[Opening TEXT FOR ANALYSIS section]

In the wake of the Racing Point/Mercedes controversy, the FIA has declared it will not try to limit what each team can copy from another, but the AlphaTauri boss doesn’t see how.

“You cannot forbid that teams make photos from the other cars, this is also as old as F1 is itself,” he claimed.

“Now the question whether this is legal or whether this is not legal, whether you violate intellectual property rights or not.

“But this is not in my hands to decide. I think this is then the question the International Court of Appeal will have to answer.”

There is another point of contention that is also drawing the ire of the independent teams and manufacturers, as the FIA confirmed last week Racing Point, AlphaTauri and Haas will all get free upgrades on their non-listed parts from 2019 to 2020-spec next year without needing to spend any of their development tokens.

“We furthermore note that a number of teams have asked for the withdrawal of Article 22.8.5b of the 2021 technical regulations,” FIA secretary-general for motorsport Peter Bayer wrote in a letter to teams last week referring to the upgrades.

[Closing TEXT FOR ANALYSIS section]
[Opening DATASET EXTRACT section]

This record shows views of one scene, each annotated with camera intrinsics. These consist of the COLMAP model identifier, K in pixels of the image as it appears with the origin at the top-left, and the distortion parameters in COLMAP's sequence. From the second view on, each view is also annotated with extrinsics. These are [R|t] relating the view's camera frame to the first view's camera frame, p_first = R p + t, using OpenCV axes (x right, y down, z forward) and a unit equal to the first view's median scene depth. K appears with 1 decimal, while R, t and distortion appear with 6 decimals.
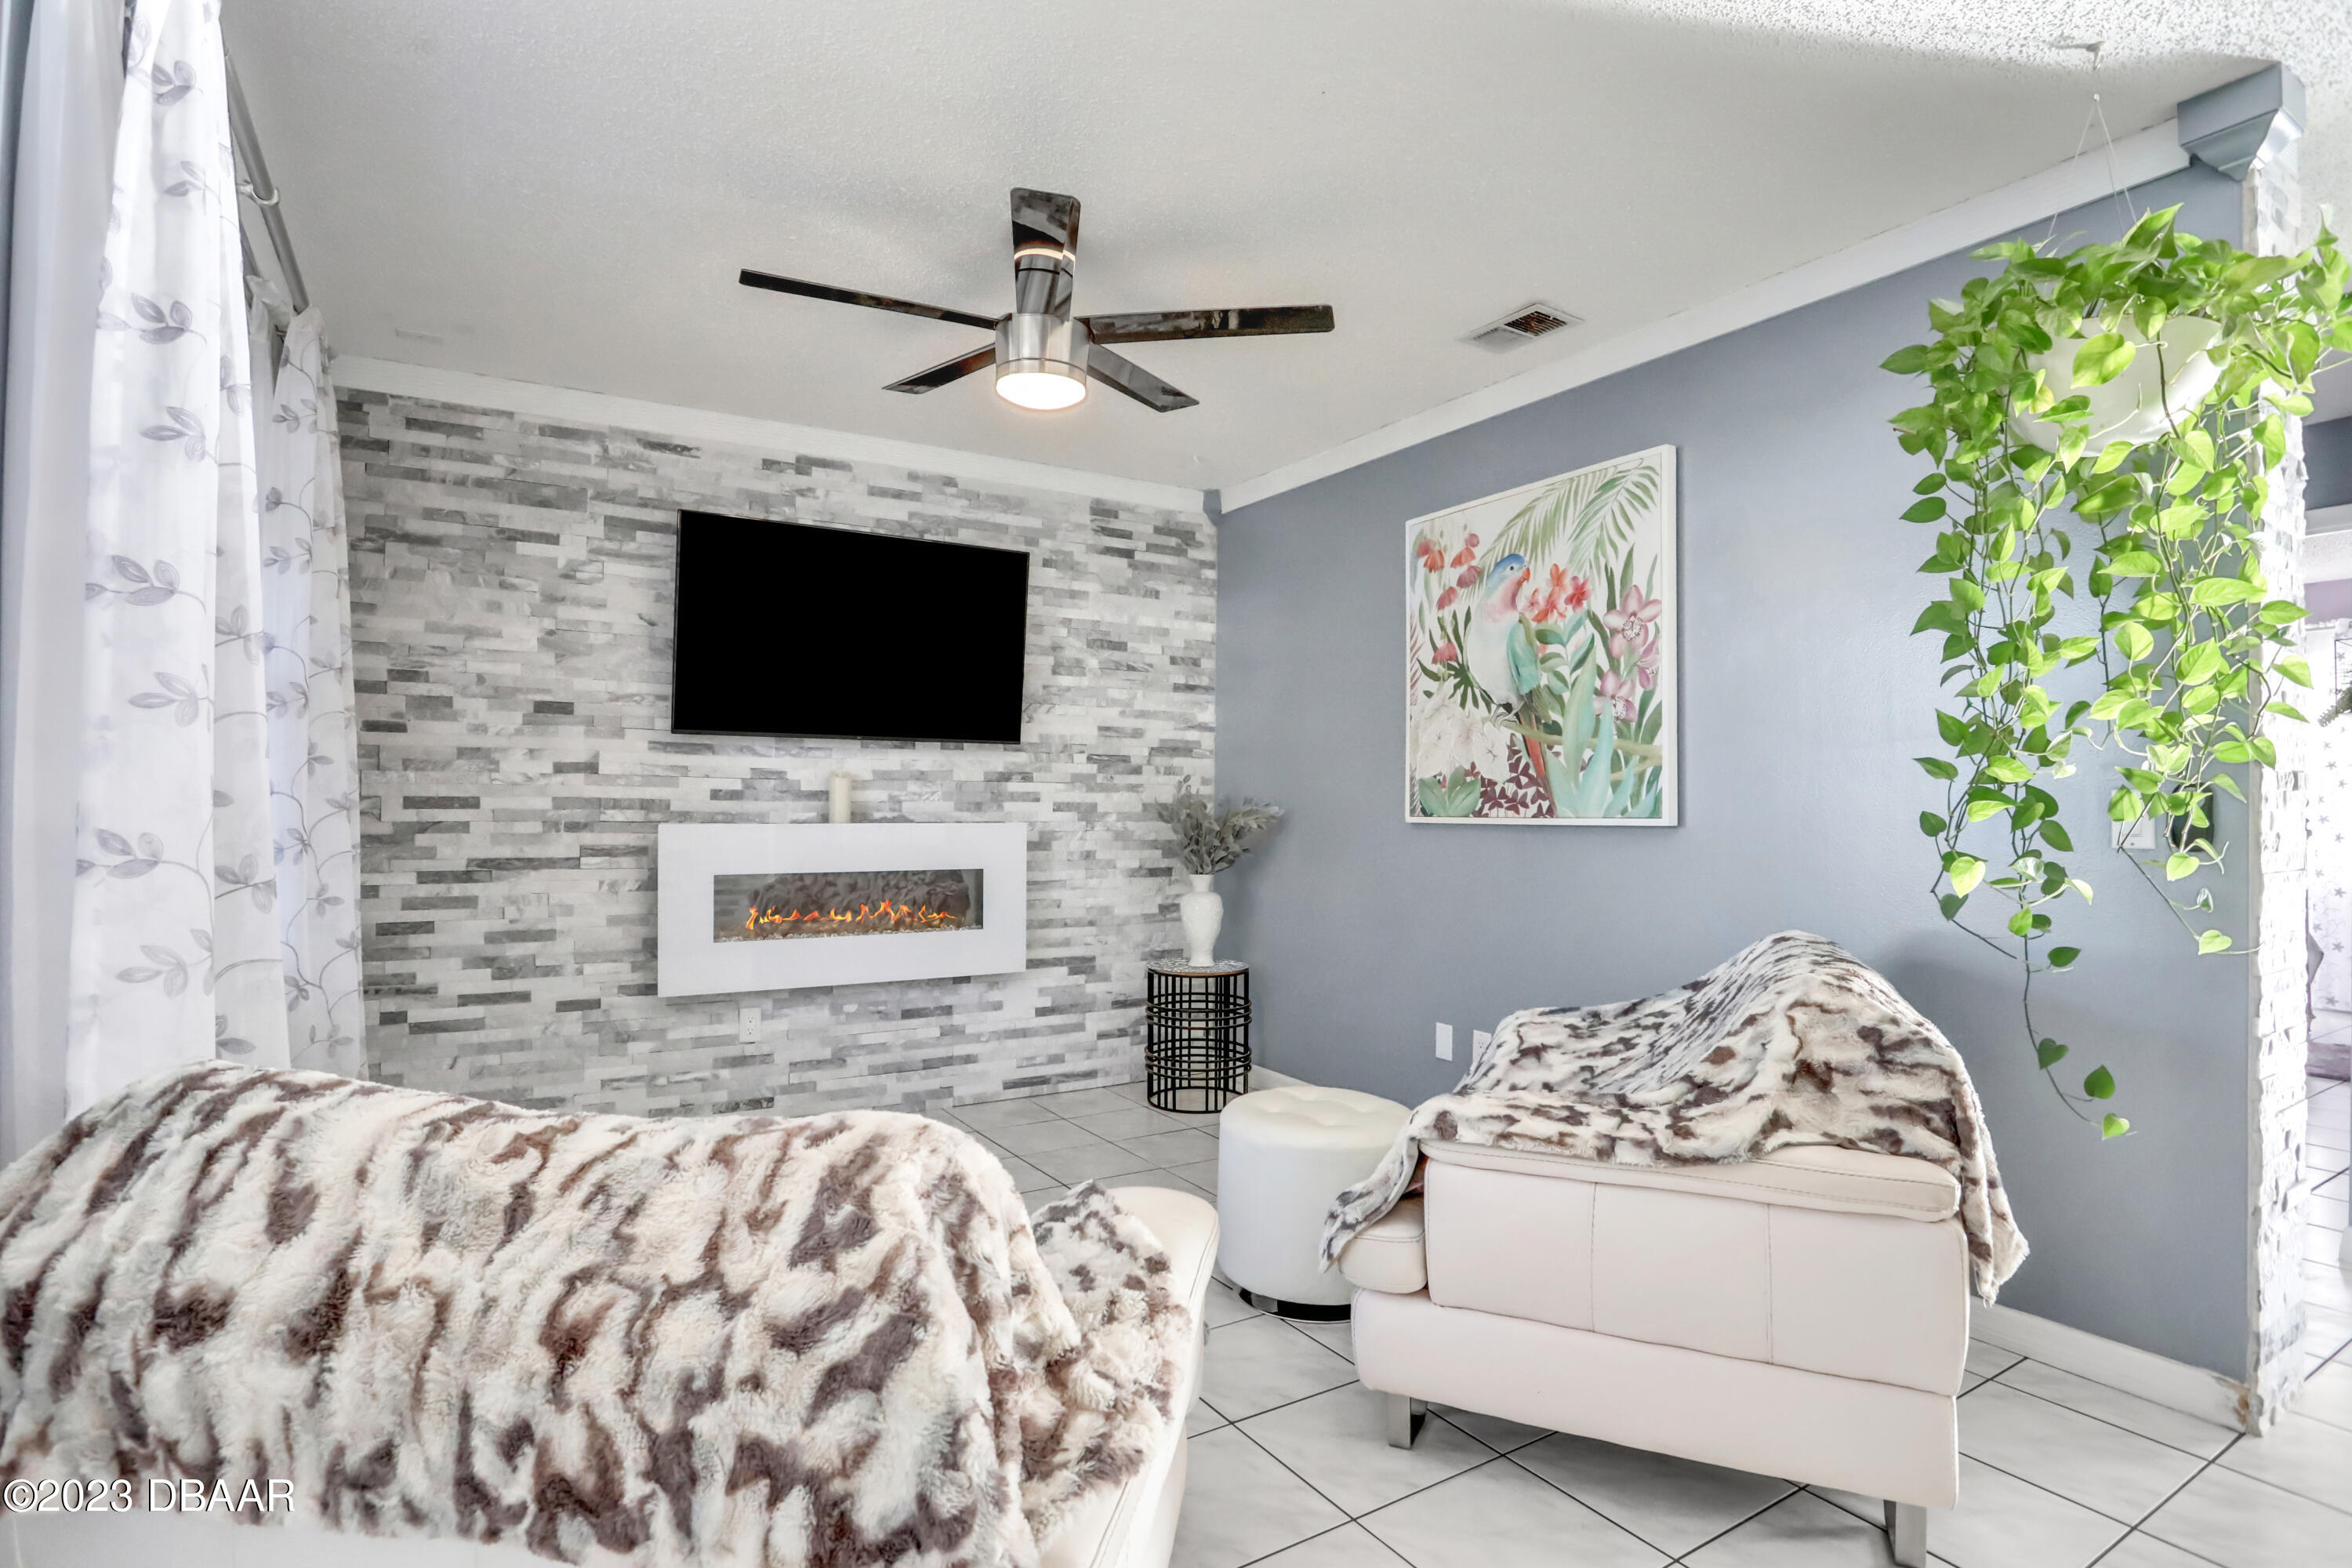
lens RADIAL K [[1188.2, 0, 1152.1], [0, 1188.2, 781.6], [0, 0, 1]] dist [-0.066206, 0.051564]
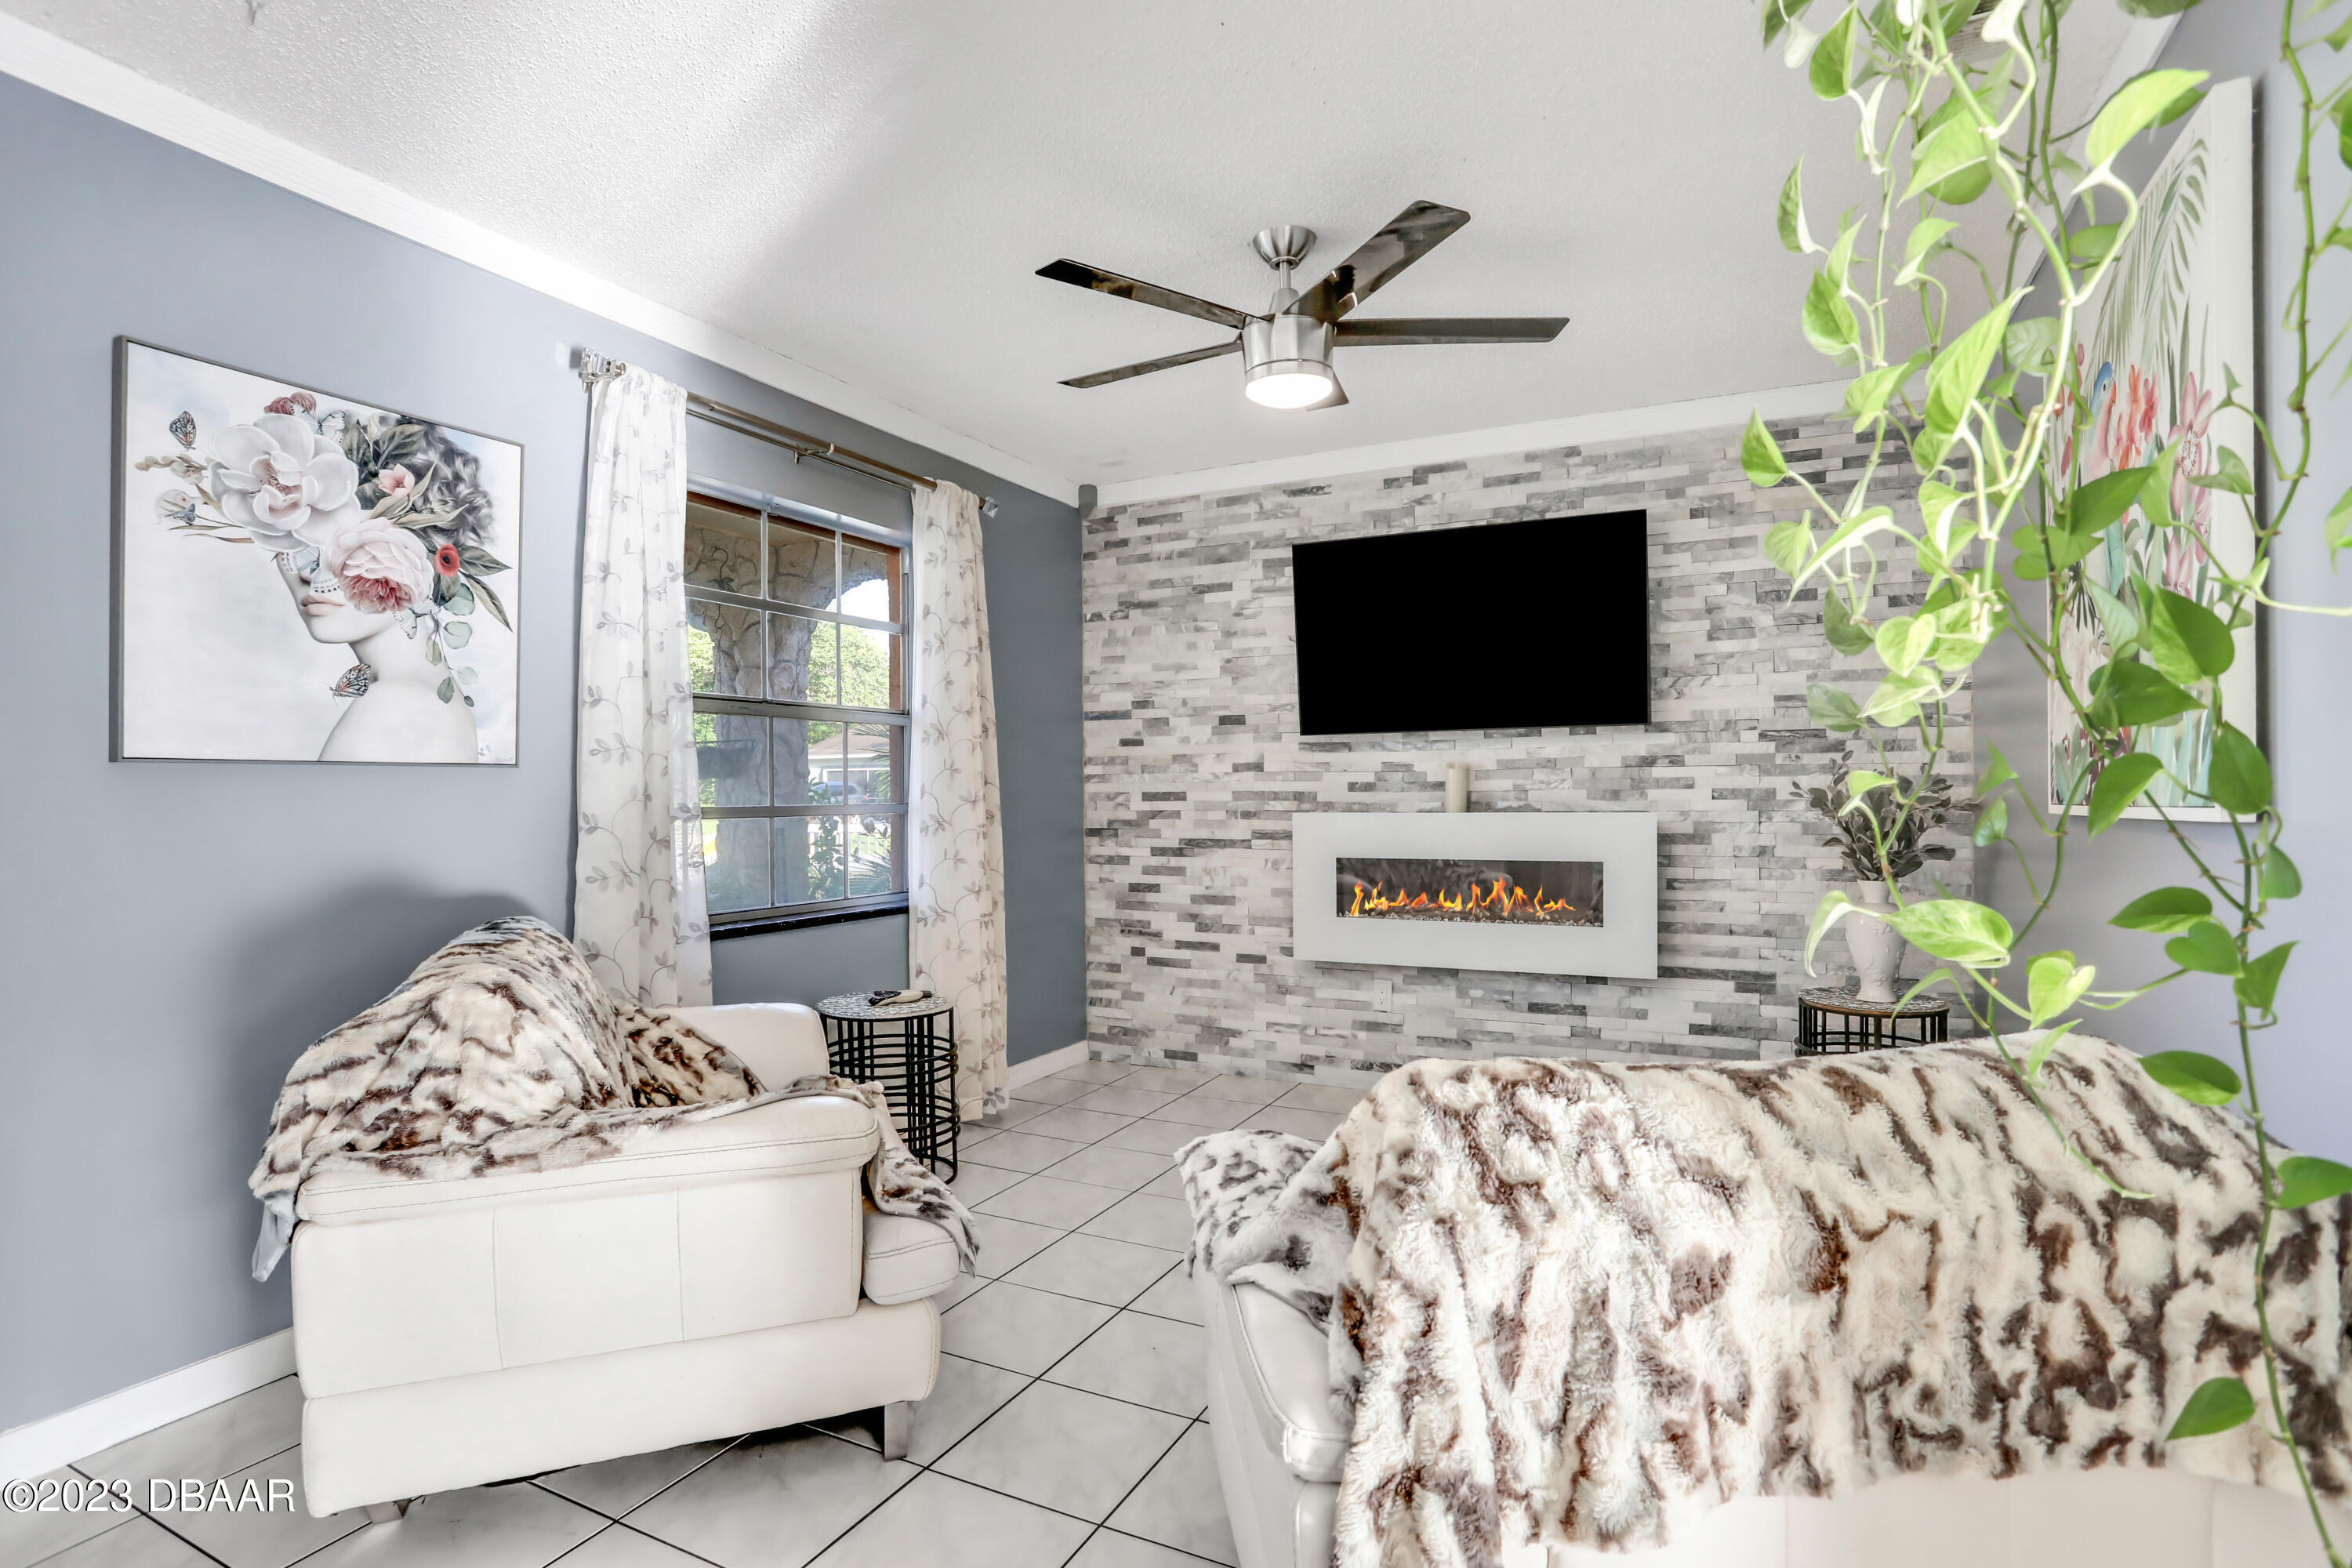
lens RADIAL K [[1155.8, 0, 1163.0], [0, 1155.8, 784.3], [0, 0, 1]] dist [-0.080771, 0.038191]
pose [[0.529266, -0.018223, -0.848260, 0.490170], [0.025067, 0.999669, -0.005836, 0.010947], [0.848086, -0.018175, 0.529547, 0.272439]]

[Closing DATASET EXTRACT section]

=== PROBLEM 1 ===
Rewrite everything from "In the wake" down to "doesn’t see how." in the piece on the FIA and copying between F1 teams, replacing "controversy" with "dispute".
=== PROBLEM 2 ===
Extend the piece on the FIA and copying between F1 teams, picking up after its last sentence.

=== ANSWER 1 ===
In the wake of the Racing Point/Mercedes dispute, the FIA has declared it will not try to limit what each team can copy from another, but the AlphaTauri boss doesn’t see how.

=== ANSWER 2 ===
“The removal of this article at this stage would be unfair to the planning of the teams directly affected.

“While understanding the concerns of some in relation to this clause, we cannot support this request, unless of course there was unanimity among the 10 teams.”

It was as Sky Sports’ Martin Brundle noted though on this topic of team co-operation in his post-70th Anniversary GP column…

“This story will run a while because we have to sort out whether identical cars in ‘B teams’ are a viable and desirable way forward, and also if it’s correct to allow one team to copy in great detail another team’s car,” he wrote.

“It should be impossible to initially copy the wildly different brand new 2022 cars (it will definitely be embarrassing for somebody otherwise) but Racing Point can continue with this fast car through 2021 as they morph into Aston Martin.

“Teams who are Lone Ranger, like Renault, McLaren and Williams in particular, will be keen to break up this cosy relationship between Mercedes and Racing Point.

“Maybe the courts will have to decide but that could get smelly, if somewhat informative. And expensive.”